Credit: Microbenotes
☛ The nitrogenous bases on one strand form hydrogen bonds with the bases on the other strand. Adenine forms two H -bonds with thymine (A=T), and guanine forms three H -bonds with cytosine (G≡C). The helical structure is stabilised by this coupling.
☛ The chains are complementary because, for every adenine in one chain, there will be thymine in the other; for every guanine in one chain, there will be cytosine in the other, and so on.
☛ DNA has a 2nm consistent thickness.
☛ The pitch of the helix is 3.4nm for each round of the double helix.
☛ Each turn comprises around 10 base pairs. The distance between two neighbouring base pairs is about 0.34 nanometers.
☛ The helix's backbone is made up of sugar and phosphate, with bases aligned along the axis.
James Watson, Francis Crick, and Maurice Wilkins won the Nobel Prize in 1962 for the double helical model of DNA.

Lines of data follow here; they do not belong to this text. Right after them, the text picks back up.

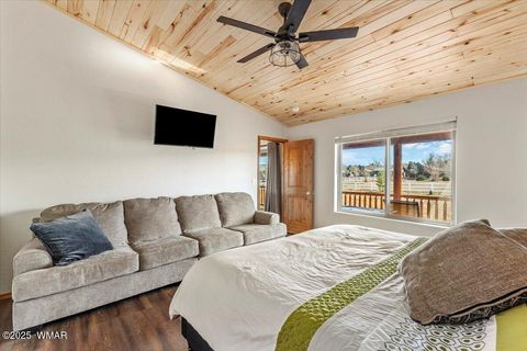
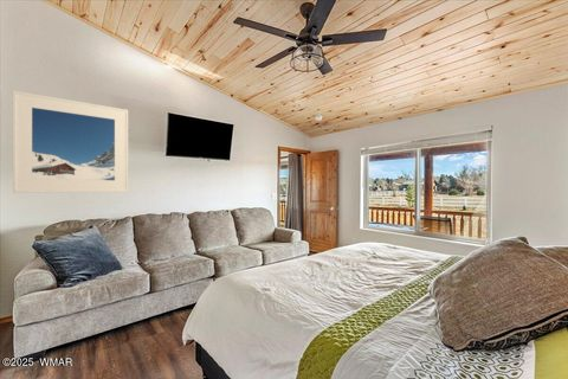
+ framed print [12,89,129,194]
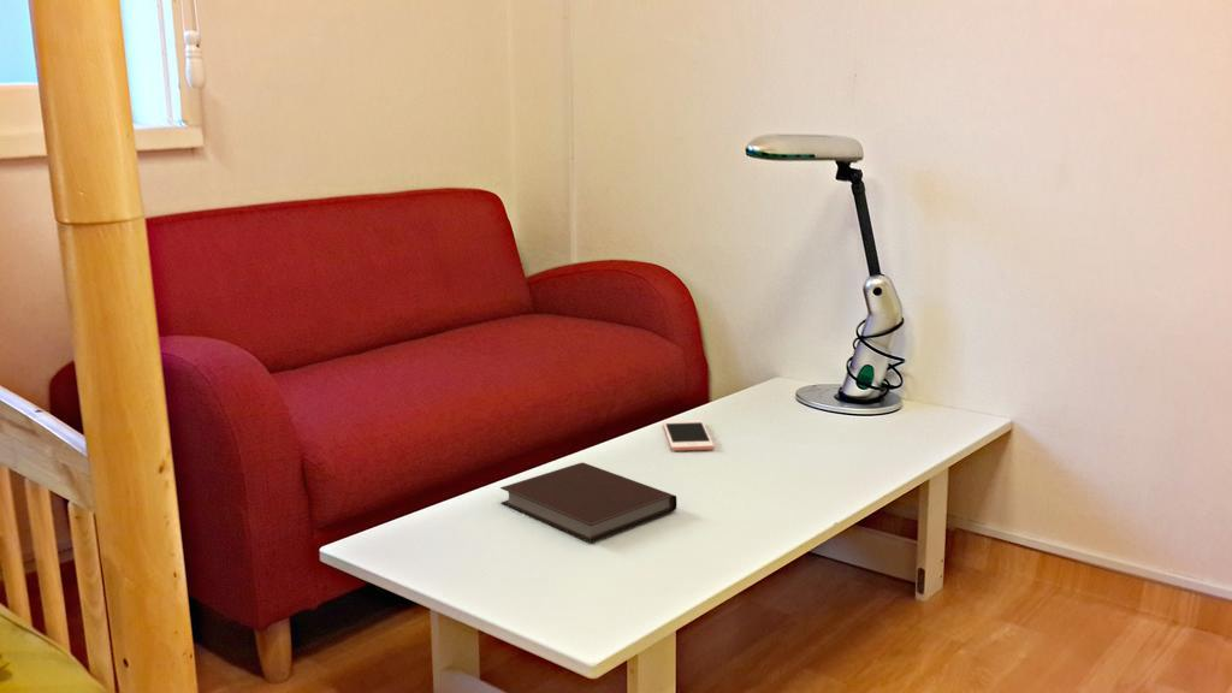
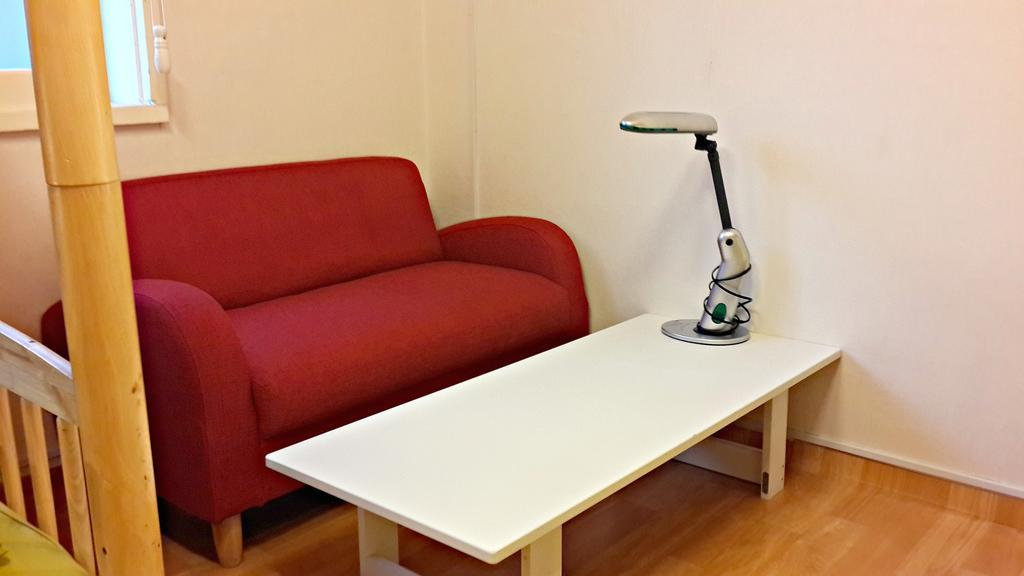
- notebook [499,462,677,544]
- cell phone [662,419,715,451]
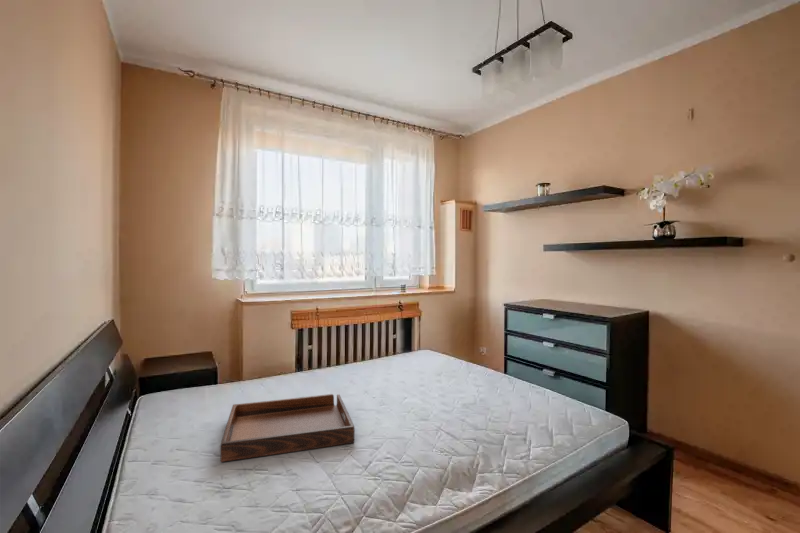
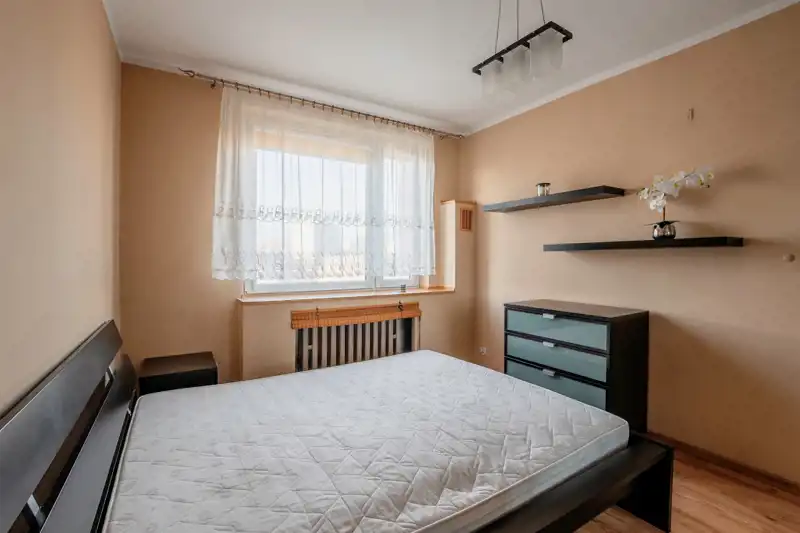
- serving tray [220,393,356,463]
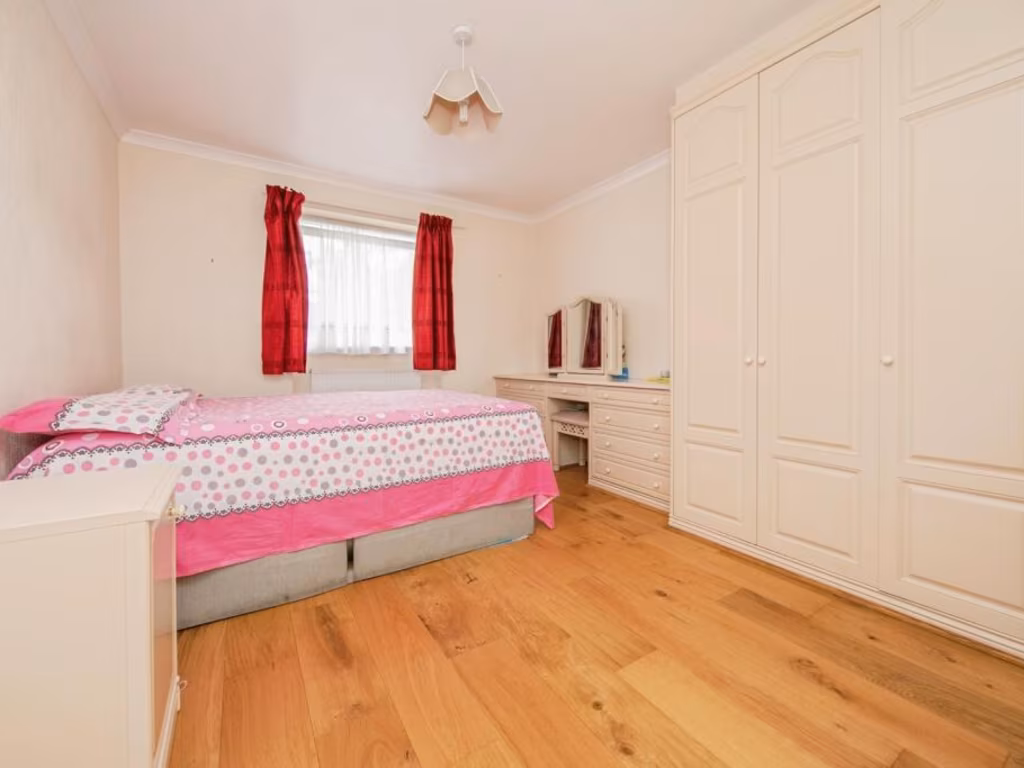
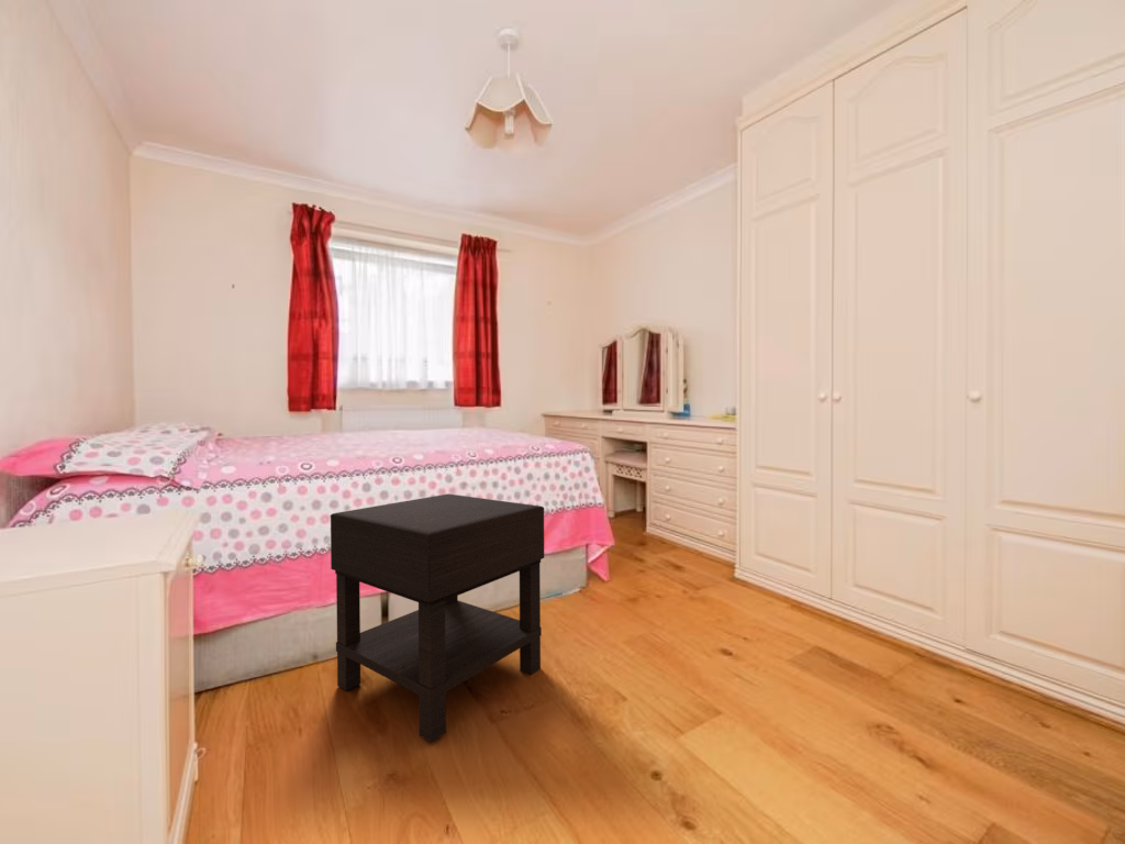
+ nightstand [330,492,545,743]
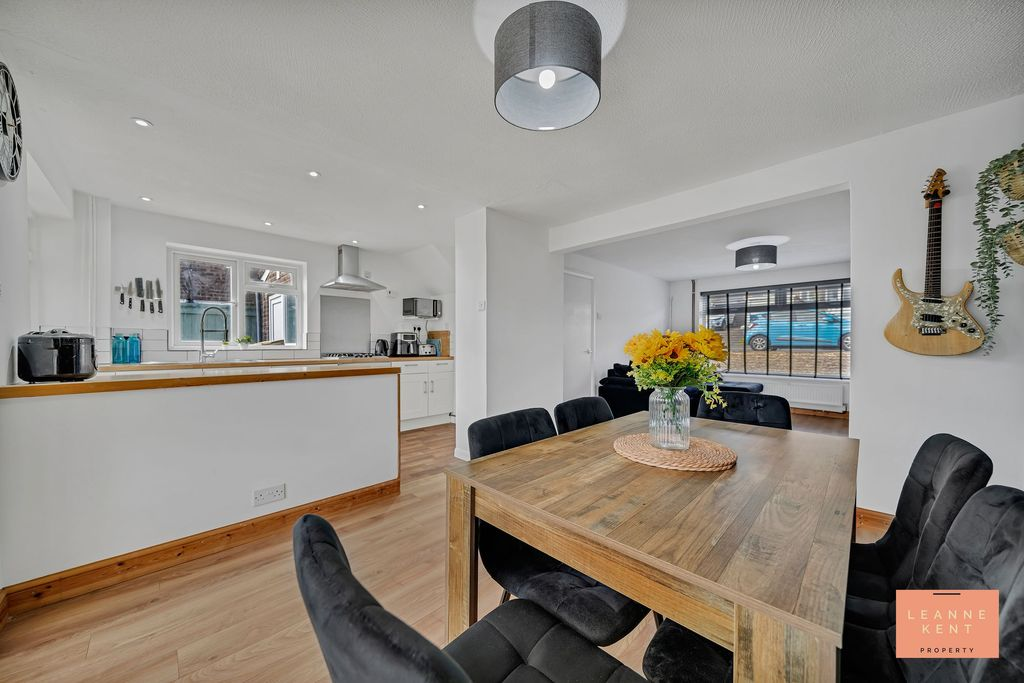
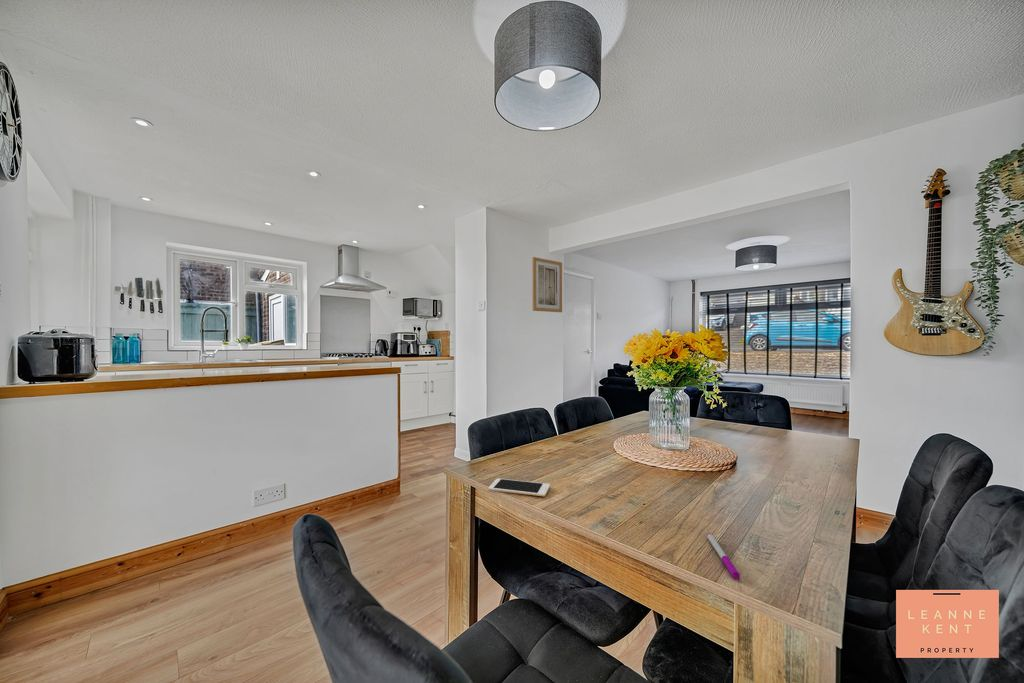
+ pen [706,532,741,580]
+ cell phone [487,477,551,497]
+ wall art [531,256,563,313]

Differences between DNA and RNA
| Comparison | DNA | RNA |
|---|---|---|
| Full Name | Deoxyribonucleic Acid | Ribonucleic Acid |
| Function | DNA replicates and stores genetic information. It is a blueprint for all genetic information contained within an organism. | RNA converts the genetic information contained within DNA to a format used to build proteins, and then moves it to ribosomal protein factories. |
| Structure | DNA consists of two strands, arranged in a double helix. These strands are made up of subunits called nucleotides. Each nucleotide contains a phosphate, a 5-carbon sugar molecule and a nitrogenous base. | RNA only has one strand, but like DNA, is made up of nucleotides. RNA strands are shorter than DNA strands. RNA sometimes forms a secondary double helix structure, but only intermittently. |
| Length | DNA is a much longer polymer than RNA. A chromosome, for example, is a single, long DNA molecule, which would be several centimetres in length when unraveled. | RNA molecules are variable in length, but much shorter than long DNA polymers. A large RNA molecule might only be a few thousand base pairs long. |
| Sugar | DNA contains deoxyribose sugar having one less hydroxyl group than RNA's ribose. | RNA contains ribose sugar molecules, without the hydroxyl modifications of deoxyribose. |
| Bases | Adenine (A), Thymine (T), Guanine (G) and Cytosine (C) | Adenine (A), Guanine (G), Cytosine (C) and Uracil (U) |
| Base Pairs | Adenine and Thymine pair (A-T) Cytosine and Guanine pair (C-G) |
Adenine and Uracil pair (A-U) Cytosine and Guanine pair (C-G) |
| Location | DNA is found in the nucleus, with a small amount of DNA also present in mitochondria. | RNA forms in the nucleolus, and then moves to specialized regions of the cytoplasm depending on the type of RNA formed. |
| Reactivity | Due to its deoxyribose sugar, which contains one less oxygen-containing hydroxyl group, DNA is a more stable molecule than RNA, which is useful for a molecule which has the task of keeping genetic information safe. | RNA, containing a ribose sugar, is more reactive than DNA and is not stable in alkaline conditions. RNA's larger helical grooves mean it is more easily subject to attack by enzymes. |
| Ultraviolet (UV) Sensitivity | DNA is vulnerable to damage by ultraviolet light. | RNA is more resistant to damage from UV light than DNA. |
Credit: Technology Networks
Biological functions of nucleic acids
DNA is the chemical basis of heredity and may be regarded as the reserve of genetic information. DNA is exclusively responsible for maintaining the identity of different species of organisms over millions of years. A DNA molecule is capable of self duplication during cell division and identical DNA strands are transferred to daughter cells. Another important function of nucleic acids is the protein synthesis in the cell. Actually, the proteins are synthesised by various RNA molecules in the cell but the message for the synthesis of a particular protein is present in DNA.
Functions of DNA
DNA is a genetic material which carries all the hereditary information from one generation to other.
DNA controls all the biological activities of cells as it synthesizes proteins, enzymes and biochemical.
DNA synthesize RNA through the process transcription.
DNA guides the process of protein synthesis in the cell.
DNA helps in recombination during meiosis by crossing over.